# [Exercise objective]
Below are records to transcribe in full and unchanged; omit every picture.

# [Record set]
┏━━

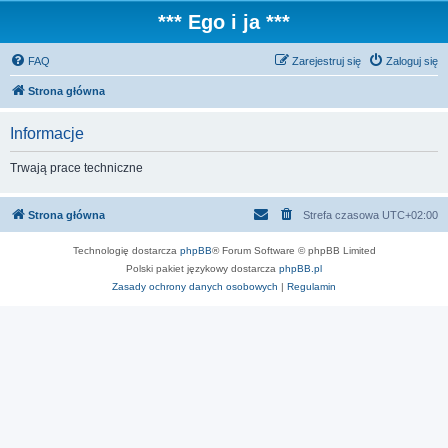
*** Ego i ja ***
FAQ
Zarejestruj się
Zaloguj się
Strona główna
Informacje
Trwają prace techniczne
Strona główna
Strefa czasowa
UTC+02:00
Technologię dostarcza
phpBB
® Forum Software © phpBB Limited
Polski pakiet językowy dostarcza
phpBB.pl
Zasady ochrony danych osobowych
|
Regulamin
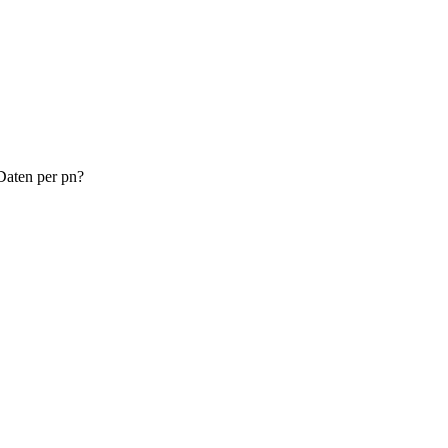
Daten per pn?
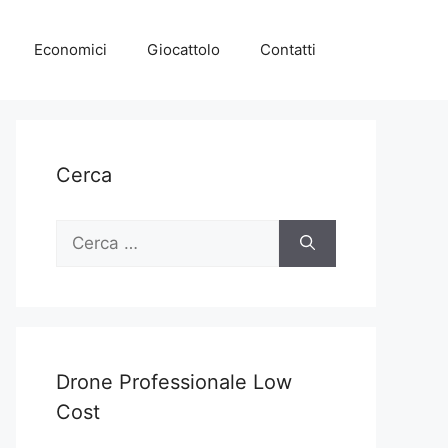
Economici
Giocattolo
Contatti
Cerca
Ricerca
per:
Drone Professionale Low
Cost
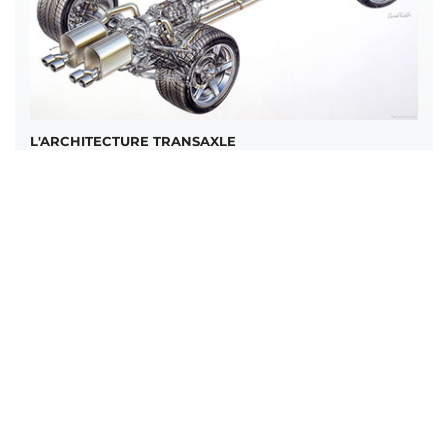
L'ARCHITECTURE TRANSAXLE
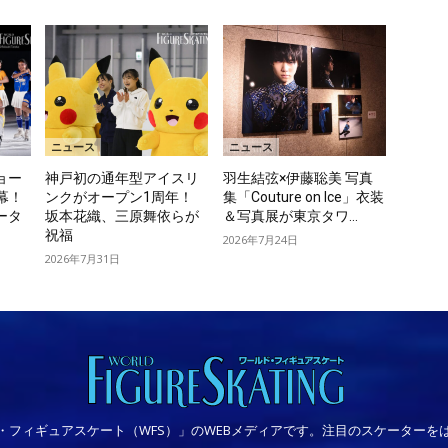
ニュース
ニュース
ョー
神戸初の通年型アイスリ
羽生結弦×伊藤聡美 写真
開幕！
ンクがオープン1周年！
集「Couture on Ice」衣装
ータ
坂本花織、三原舞依らが
＆写真展が東京タワ...
祝福
2026年7月24日
2026年7月31日
・フィギュアスケート（WFS）」のWEBメディアです。注目のスケーターを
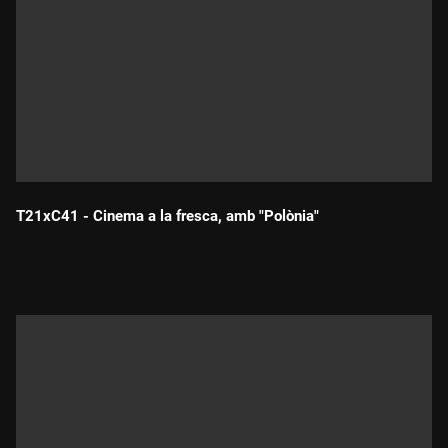
T21xC41 - Cinema a la fresca, amb "Polònia"
Durada:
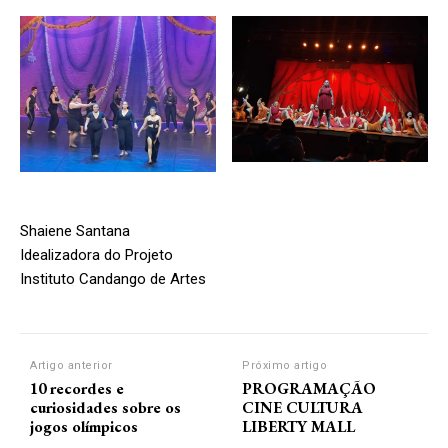
Shaiene Santana
Idealizadora do Projeto
Instituto Candango de Artes
Artigo anterior
Próximo artigo
10 recordes e
PROGRAMAÇÃO
curiosidades sobre os
CINE CULTURA
jogos olímpicos
LIBERTY MALL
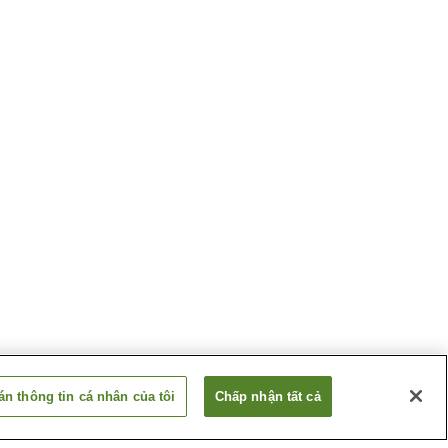
n thông tin cá nhân của tôi
Chấp nhận tất cả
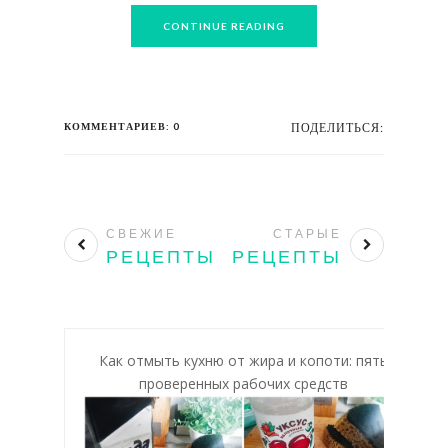
CONTINUE READING
КОММЕНТАРИЕВ: 0
ПОДЕЛИТЬСЯ:
СВЕЖИЕ
СТАРЫЕ
РЕЦЕПТЫ
РЕЦЕПТЫ
Как отмыть кухню от жира и копоти: пять
проверенных рабочих средств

┗━━

# [The completed task]
*** Ego i ja ***
FAQ
Zarejestruj się
Zaloguj się
Strona główna
Informacje
Trwają prace techniczne
Strona główna
Strefa czasowa
UTC+02:00
Technologię dostarcza
phpBB
® Forum Software © phpBB Limited
Polski pakiet językowy dostarcza
phpBB.pl
Zasady ochrony danych osobowych
|
Regulamin
Daten per pn?
Economici
Giocattolo
Contatti
Cerca
Ricerca
per:
Drone Professionale Low
Cost
L'ARCHITECTURE TRANSAXLE
ニュース
ニュース
ョー
神戸初の通年型アイスリ
羽生結弦×伊藤聡美 写真
開幕！
ンクがオープン1周年！
集「Couture on Ice」衣装
ータ
坂本花織、三原舞依らが
＆写真展が東京タワ...
祝福
2026年7月24日
2026年7月31日
・フィギュアスケート（WFS）」のWEBメディアです。注目のスケーターを
T21xC41 - Cinema a la fresca, amb "Polònia"
Durada:
Shaiene Santana
Idealizadora do Projeto
Instituto Candango de Artes
Artigo anterior
Próximo artigo
10 recordes e
PROGRAMAÇÃO
curiosidades sobre os
CINE CULTURA
jogos olímpicos
LIBERTY MALL
n thông tin cá nhân của tôi
Chấp nhận tất cả
CONTINUE READING
КОММЕНТАРИЕВ: 0
ПОДЕЛИТЬСЯ:
СВЕЖИЕ
СТАРЫЕ
РЕЦЕПТЫ
РЕЦЕПТЫ
Как отмыть кухню от жира и копоти: пять
проверенных рабочих средств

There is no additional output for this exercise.